Iklan di Film Indonesia: Belum Dilirik Tapi Potensial Menjadi Kanal Pemasaran (2)

Iklan di Film Indonesia: Belum Dilirik Tapi Potensial Menjadi Kanal Pemasaran (2)

HARUS diakui, menurunnya jumlah penonton film Indonesia, sepinya penjualan DVD, juga  menurunnya nilai penjualan royalti dari stasiun TV, membuat produser pun berpikir untuk melakukan sponsor terselubung, menjual built-in scene. Beberapa film merasakan hasil positifnya. Film Soekarno yang menjadikan Sinemata sebagai mitra marketing mampu menghasilkan Rp3,7 miliar, ditambah budget  promosi yang dibayarkan brand mencapai Rp4 miliar. Sudah sangat membantu menutup biaya produksi yang mencapai Rp22 miliar.

Film seperti Bajaj Bajuri The Movie pun terbantu ketika sponsor produk konversi bahan bakar  bersponsor di film tersebut.

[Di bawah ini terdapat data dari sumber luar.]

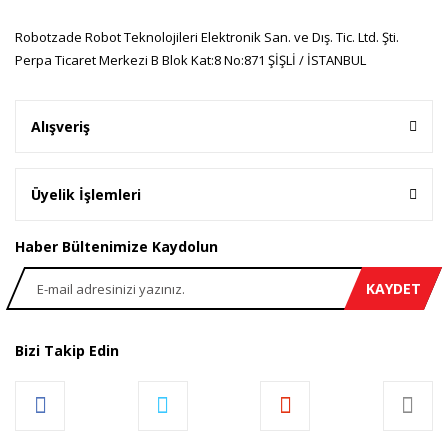
Robotzade Robot Teknolojileri Elektronik San. ve Dış. Tic. Ltd. Şti.
Perpa Ticaret Merkezi B Blok Kat:8 No:871 ŞİŞLİ / İSTANBUL
Gönder
Alışveriş
Üyelik İşlemleri
Haber Bültenimize Kaydolun
KAYDET
Bizi Takip Edin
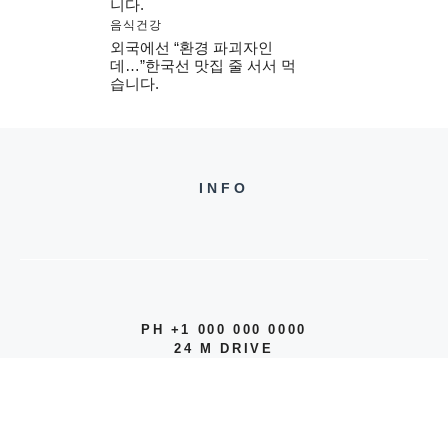
니다.
음식건강
외국에선 “환경 파괴자인
데…”한국선 맛집 줄 서서 먹
습니다.
INFO
PH +1 000 000 0000
24 M DRIVE
EAST HAMPTON, NY 11937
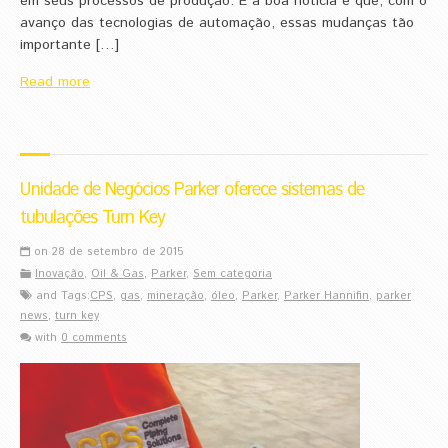
em seus processos de produção. E a boa notícia é que, com o
avanço das tecnologias de automação, essas mudanças tão
importante […]
Read more
Unidade de Negócios Parker oferece sistemas de
tubulações Turn Key
on 28 de setembro de 2015
Inovação
,
Oil & Gas
,
Parker
,
Sem categoria
and Tags:
CPS
,
gas
,
mineração
,
óleo
,
Parker
,
Parker Hannifin
,
parker
news
,
turn key
with
0 comments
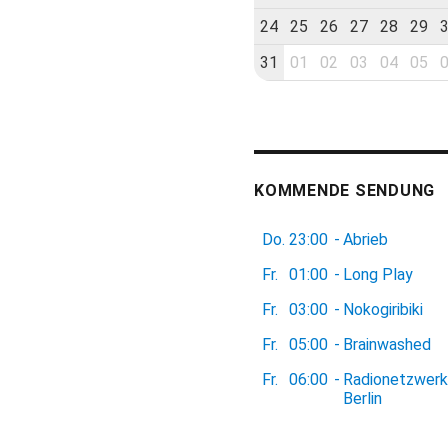
24
25
26
27
28
29
31
01
02
03
04
05
KOMMENDE SENDUNG
Do.
23:00
-
Abrieb
Fr.
01:00
-
Long Play
Fr.
03:00
-
Nokogiribiki
Fr.
05:00
-
Brainwashed
Fr.
06:00
-
Radionetzwerk
Berlin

Lebih fantastis, konon sebanyak sembilan brand bersponsor di film Pendekar Tongkat Emas. Juga film Bapak Bangsa: Tjokroaminoto yang didukung produk seperti produk elektronik, merek tepung hingga perbankan dan brand besar lainnya. Tidak semuanya dilakukan melalui built-in scene, ada yang melakukannya dengan filler yang diinsersi di depan film.

Masih sedikit brand atau agensi yang melihat sisi positif serta efektifitas built-in scene atau product placement. Padahal dibanding kanal promosi dan pemasaran lain, media film sangatlah efektif. Belum lagi sisi eksklusifitas, lebih fokus, lebih lama mengendap di pikiran penonton, serta durasi kampanye lebih lama dinikmati. Ada operator kartu telepon, masih bisa menikmati kampanye promosi kartunya, bahkan enam bulan setelah film Sang Pencerah (2010) turun dari bioskop.

Bukankah penonton film Habibie & Ainun juga masih ingat ada E-Toll Card, produk makanan ringan dan kosmetik yang tiba-tiba meledak penjualannya. Sisi keberhasilan, sekaligus menyebalkan bagi penonton. Meski begitu, produser film akan selalu mengatakan, “Kami butuh dukungan sponsor (di film) meski kadang merusak mood dan emosi penonton film kami. Apalagi jumlah penonton film terus turun”.